» **PARTS OF THE EXERCISE**
[A] List every environment that the Bismuth VM text names as an example of what its game-development system calls should resemble.
[B] Carry on the Bismuth VM design text from where it stops.

Since the VM is written in C, this means that if I play my cards right large parts of the VM can be written using the VM’s IR and transpiled to C and integrated into the VM. I plan for Bismuth to have system calls which do game-development type things that you would expect from a batteries included environment like QBASIC or fantasy consoles like Pico-8 or TIC-80. By writing these routines in the IR (or a language that targets it) this standard library of system calls would be very portable. Also, they could be more easily integrated with standalone executables.

Another benefit of transpiling to C means that web support becomes possible because C can compile to webassembly, and that…

Can run in a browser

Running a VM (Bismuth) inside another VM (the browser’s webassembly sandbox) just doesn’t perform well, especially since it greatly complicates having a functioning JIT compiler. Programs written for Bismuth should be able to be ahead-of-time compiled to webassembly so they can run standalone in a browser, without the overhead of the actual VM. This requires the IR be largely compatible with webassembly, or at the very least for the IR to be transpilable to C.

And last but not least…

The VM must be easy to implement

Making a VM too hard to implement hinders portability. Webassembly got this right initially, with a relatively sleek and minimal design. Then they started to heap a bunch of hard-to-implement extensions on top of that which, if you ask me, was the wrong call. VMs aren’t conceptually very complex: churning through some bytecode and interpreting each individual operation is pretty easy, and I don’t want to overcomplicate things. This means I want to keep Bismuth (the specification) easy to replicate. If someone wants or needs to roll their own implementation of the VM, it shouldn’t take months or even years to do.

» **STORED ROWS**
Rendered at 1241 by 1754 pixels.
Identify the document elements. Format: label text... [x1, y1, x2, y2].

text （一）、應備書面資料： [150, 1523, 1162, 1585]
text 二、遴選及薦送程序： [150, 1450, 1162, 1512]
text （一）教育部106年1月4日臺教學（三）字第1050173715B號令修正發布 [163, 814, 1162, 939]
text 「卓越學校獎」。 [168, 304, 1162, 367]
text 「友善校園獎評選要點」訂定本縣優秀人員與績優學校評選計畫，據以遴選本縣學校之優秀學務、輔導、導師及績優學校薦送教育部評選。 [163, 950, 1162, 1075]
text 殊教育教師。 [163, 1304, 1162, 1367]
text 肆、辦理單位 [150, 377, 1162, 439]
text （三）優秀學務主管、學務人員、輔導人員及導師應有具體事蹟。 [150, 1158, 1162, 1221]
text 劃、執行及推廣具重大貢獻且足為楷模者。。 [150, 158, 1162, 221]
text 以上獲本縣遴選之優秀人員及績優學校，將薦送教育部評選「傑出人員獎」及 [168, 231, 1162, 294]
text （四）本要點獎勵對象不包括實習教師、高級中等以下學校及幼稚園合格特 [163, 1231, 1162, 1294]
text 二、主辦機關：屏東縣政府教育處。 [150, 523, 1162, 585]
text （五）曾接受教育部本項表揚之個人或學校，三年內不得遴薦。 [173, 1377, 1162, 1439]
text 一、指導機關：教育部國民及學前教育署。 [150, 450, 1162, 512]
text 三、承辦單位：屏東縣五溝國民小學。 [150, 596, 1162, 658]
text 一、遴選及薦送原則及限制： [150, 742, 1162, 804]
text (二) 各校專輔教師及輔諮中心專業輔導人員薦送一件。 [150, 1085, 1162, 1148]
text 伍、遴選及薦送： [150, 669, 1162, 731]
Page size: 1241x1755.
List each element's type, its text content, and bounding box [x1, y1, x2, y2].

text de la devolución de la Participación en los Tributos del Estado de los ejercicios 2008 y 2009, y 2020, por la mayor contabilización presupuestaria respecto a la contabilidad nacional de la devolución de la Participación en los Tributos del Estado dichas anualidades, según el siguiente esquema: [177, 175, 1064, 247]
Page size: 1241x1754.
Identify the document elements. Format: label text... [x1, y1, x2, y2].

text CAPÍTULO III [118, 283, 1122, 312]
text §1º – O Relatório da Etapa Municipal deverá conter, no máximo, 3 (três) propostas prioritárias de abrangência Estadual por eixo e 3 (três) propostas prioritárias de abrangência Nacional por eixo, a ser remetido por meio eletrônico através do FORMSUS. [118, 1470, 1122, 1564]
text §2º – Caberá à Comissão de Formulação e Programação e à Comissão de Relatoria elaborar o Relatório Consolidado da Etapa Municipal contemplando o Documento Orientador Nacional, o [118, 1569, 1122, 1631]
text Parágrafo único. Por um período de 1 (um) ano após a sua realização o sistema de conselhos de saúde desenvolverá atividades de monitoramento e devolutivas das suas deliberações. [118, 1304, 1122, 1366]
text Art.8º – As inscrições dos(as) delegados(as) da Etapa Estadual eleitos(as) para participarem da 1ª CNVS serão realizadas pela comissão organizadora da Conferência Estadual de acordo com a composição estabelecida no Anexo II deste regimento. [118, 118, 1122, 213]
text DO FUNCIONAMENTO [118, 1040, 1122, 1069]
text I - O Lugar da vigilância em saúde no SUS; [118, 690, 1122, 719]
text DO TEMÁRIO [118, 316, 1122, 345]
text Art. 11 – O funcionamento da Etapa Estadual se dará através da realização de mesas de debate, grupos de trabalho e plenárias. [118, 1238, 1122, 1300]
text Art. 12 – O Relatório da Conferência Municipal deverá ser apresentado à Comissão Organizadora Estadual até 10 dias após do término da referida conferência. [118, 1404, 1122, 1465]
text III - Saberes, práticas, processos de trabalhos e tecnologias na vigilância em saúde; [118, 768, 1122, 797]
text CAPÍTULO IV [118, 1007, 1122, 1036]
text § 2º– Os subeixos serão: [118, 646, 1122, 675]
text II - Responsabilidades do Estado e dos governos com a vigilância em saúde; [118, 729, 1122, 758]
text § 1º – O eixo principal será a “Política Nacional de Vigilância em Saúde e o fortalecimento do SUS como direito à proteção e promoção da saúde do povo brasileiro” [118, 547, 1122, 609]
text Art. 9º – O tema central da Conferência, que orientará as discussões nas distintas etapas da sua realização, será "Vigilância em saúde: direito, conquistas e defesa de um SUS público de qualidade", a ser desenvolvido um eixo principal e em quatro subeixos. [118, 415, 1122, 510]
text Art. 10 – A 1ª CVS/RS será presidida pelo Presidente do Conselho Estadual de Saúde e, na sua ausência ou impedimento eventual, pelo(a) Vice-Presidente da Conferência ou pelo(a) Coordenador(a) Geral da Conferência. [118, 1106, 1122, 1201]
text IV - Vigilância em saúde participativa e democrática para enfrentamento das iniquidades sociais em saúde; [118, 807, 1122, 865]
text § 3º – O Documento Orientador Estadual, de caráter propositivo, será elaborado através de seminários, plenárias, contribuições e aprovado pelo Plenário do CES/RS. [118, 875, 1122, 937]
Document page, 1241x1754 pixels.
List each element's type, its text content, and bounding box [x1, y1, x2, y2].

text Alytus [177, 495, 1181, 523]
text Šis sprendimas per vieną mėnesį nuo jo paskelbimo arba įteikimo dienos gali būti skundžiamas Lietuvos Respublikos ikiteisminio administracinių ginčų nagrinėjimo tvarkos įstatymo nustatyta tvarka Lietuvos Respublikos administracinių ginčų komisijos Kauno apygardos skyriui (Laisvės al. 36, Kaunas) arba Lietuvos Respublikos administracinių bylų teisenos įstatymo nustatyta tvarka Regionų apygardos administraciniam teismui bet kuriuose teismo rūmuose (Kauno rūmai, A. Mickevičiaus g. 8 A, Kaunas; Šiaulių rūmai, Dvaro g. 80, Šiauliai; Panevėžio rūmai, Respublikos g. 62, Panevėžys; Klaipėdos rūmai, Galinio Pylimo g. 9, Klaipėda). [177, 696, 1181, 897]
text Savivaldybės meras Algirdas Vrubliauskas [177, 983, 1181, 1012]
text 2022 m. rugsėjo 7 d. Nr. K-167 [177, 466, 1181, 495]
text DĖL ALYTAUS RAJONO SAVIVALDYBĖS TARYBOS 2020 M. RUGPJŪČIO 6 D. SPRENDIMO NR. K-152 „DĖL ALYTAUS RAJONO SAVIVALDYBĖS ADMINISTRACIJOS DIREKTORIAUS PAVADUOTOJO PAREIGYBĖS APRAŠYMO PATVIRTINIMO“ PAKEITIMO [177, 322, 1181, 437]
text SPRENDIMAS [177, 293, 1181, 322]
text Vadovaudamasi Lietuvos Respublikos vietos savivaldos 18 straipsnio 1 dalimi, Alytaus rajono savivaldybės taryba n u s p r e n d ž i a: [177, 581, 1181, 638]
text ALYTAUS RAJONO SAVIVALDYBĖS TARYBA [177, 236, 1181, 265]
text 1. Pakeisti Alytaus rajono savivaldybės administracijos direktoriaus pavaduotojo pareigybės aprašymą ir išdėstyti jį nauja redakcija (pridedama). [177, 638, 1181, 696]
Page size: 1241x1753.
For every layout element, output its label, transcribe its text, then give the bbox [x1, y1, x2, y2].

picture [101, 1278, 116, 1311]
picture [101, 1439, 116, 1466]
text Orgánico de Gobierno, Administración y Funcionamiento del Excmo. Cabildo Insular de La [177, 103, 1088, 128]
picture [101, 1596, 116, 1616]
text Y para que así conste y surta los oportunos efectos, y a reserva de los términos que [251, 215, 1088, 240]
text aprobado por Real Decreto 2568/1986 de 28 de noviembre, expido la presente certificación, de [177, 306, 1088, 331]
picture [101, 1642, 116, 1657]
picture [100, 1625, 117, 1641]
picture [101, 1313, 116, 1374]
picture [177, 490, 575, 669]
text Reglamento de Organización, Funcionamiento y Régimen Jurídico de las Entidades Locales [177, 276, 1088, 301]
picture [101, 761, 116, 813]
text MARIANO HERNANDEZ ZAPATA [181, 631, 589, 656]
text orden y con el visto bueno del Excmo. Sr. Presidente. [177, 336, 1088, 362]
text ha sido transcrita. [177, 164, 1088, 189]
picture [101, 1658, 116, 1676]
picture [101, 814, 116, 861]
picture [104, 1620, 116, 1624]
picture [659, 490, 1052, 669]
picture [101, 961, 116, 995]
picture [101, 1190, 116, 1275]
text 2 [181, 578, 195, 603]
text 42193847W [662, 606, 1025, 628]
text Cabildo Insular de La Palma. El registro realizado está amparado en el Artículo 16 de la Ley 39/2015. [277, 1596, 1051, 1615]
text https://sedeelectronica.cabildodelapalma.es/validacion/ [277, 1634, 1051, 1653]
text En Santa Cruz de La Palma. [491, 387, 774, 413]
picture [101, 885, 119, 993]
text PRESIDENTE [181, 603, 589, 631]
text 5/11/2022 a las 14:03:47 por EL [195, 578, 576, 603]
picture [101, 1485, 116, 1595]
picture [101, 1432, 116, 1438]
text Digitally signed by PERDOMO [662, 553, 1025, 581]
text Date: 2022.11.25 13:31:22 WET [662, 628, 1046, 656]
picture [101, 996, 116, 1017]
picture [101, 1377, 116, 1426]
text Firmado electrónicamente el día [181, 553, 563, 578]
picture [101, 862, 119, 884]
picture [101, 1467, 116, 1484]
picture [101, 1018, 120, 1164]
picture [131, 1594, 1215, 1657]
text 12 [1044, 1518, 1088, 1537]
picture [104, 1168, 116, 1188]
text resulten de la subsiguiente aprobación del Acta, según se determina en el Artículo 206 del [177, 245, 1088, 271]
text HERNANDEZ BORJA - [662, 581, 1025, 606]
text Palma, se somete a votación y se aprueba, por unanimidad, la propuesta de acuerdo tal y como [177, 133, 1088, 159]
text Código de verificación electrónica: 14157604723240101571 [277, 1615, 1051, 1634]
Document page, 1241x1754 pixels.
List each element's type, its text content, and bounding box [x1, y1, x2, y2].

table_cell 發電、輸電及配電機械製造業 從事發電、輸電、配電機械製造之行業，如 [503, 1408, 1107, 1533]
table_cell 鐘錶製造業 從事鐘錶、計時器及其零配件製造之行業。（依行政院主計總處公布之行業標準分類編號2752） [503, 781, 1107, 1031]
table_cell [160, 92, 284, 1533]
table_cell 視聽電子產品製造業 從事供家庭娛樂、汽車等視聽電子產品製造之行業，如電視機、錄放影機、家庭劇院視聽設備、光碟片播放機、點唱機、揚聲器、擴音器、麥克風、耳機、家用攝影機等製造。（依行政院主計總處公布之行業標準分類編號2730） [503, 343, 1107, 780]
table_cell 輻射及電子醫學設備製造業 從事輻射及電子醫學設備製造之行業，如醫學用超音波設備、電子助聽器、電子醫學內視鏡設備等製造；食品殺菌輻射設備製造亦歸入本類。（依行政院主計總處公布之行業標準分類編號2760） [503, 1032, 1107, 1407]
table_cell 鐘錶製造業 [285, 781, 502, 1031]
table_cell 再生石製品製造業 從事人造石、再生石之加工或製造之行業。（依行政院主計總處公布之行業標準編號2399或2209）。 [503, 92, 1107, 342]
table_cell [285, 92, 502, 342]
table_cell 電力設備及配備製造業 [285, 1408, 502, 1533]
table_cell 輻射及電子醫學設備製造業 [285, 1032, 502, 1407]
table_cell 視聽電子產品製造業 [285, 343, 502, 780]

» **THE RESULTS**
[A] QBASIC, Pico-8, TIC-80

[B]
This impacts a lot of the design of the VM, but especially memory management as we’ll see in a future post.

Writing large parts of the VM in its own IR also means those parts of the VM can be compiled to bytecode instead of C in order to bootstrap a new implementation of the VM. The whole standard library doesn’t have to be reimplemented, it can simply be interpreted.

Sounds cool, but how much of this have you got working?

Great question, reader! At the time of writing I’ve got the following working:

Plain-text IR and compiler supporting functions with arguments, locals and return values, if/else, while loops, function calls, all the usual operators, memory management, load/store, and even logical and/or
Human-readable binary version of the IR
A VM written in C that ingests the binary IR and processes it using DDCG into bytecode which it runs
A transpiler which takes the plain-text IR and converts it to equivalent C code

I’ve also got a first draft of an error handling model planned out, and am working on a language that compiles to the VM’s IR.

Will all of this ever amount to something usable? Who knows! I’m not even sure I’m still developing this VM for my RISC-V kernel at this point. I’ve also never gotten anywhere with my hobby language development projects before, but it’s not impossible this is the one.

Either way, I intend to write more posts covering work I’ve already done. These will include such topics as compilation using DDCG in more depth and some new tricks I’ve learned while using it, the error handling model I’ve settled on, the specifics of transpiling from C-like IR to C (it’s more complex than you might think!) and the memory management and safety aspects of the VM.

Those categories are in arbitrary order. I’m not making any promises as to when or in what order I’ll cover these topics. Still, if you’ve read this all the way to the end, then I hope you’ll join me again next time on this programming language development journey.